Lahanas played a young friend of Gregory’s named George, a commercial manager. Alongside Gregory, George attempts to influence feelings of one Gregory’s ex-girlfriends. The requirements of this role were demanding, requiring Lahanas to convincingly flirt in a humorous way, while still telling the story.

“My character has to sell Gregory’s ex-girlfriend a product. Under Gregory’s guidance, my character was required to approach and flirt with his ex-girlfriend for the purpose of humiliating her in order for him to take revenge for her hurting him in the past,” Lahanas described. “I got into the mindset of the character by observing how men and women interact and how important it is to psychologically evaluate the behaviour of both sexes.”

When Lahanas was first approached about taking on the role in Lola, he immediately accepted. The producers had seen his performance in The Disappearance, and although the role was a dramatic one, they knew the actor was not only capable, but ideal, for the comedic role in Lola. They required an attractive and fit actor, and Lahanas was eager to make audiences laugh.

“What I liked the most about working on this project were the requirements to demonstrate specific social skills such as flirting and storytelling. as well as the importance of charm, in order to be convincing in this specific role. This was a fun attempt in trying out my comedic side and it was interesting, as it crossed a fine line between humiliation and admiration,” Lahanas described.

Many of Lahanas’ scenes in Lola, except for the scenes shot around the city, were filmed in one of Greece’s largest studios, Kappa Studios. Lahanas thoroughly enjoyed his time working on the show, and impressed all he worked with. The casting director on the show was so impressed with the actor that he immediately began recommending Lahanas for other projects, and is always eager to work alongside him once more. Lahana’s co-star, Christos Vasilopoulos, also said working with him was a great experience.

“I have the luck of being friends with Konstadinos ever since we worked together on Lola. Working with Konstadinos is always a very pleasant experience because he is a very positive and cooperative person. He always makes the person he is acting beside feel safe and cheerful,” said Vasilopoulos.

Lahanas’ performance in Lola was essential to the story of the episode, and the character development of the main character. Lahanas’ understood the responsibility of such a role, and gave an exemplary performance, as he is known to always do. However, at the end of the day, Lahanas is a storyteller, and like most storytellers, the message behind the words is always of vital importance.

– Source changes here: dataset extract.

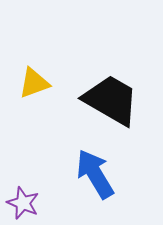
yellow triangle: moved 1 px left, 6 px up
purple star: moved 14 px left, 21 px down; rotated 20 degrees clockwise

“The story of the show is important, as it teaches the audience a lesson about behaviour between males and females. It really shows the kind of behaviour between a male and a female that can surface after a hurtful break up between a couple, as well as the consequences of seeking revenge. Audiences can really relate to the story, and see themselves in the characters, and as an actor, that is all you can ask for,” Lahanas concluded.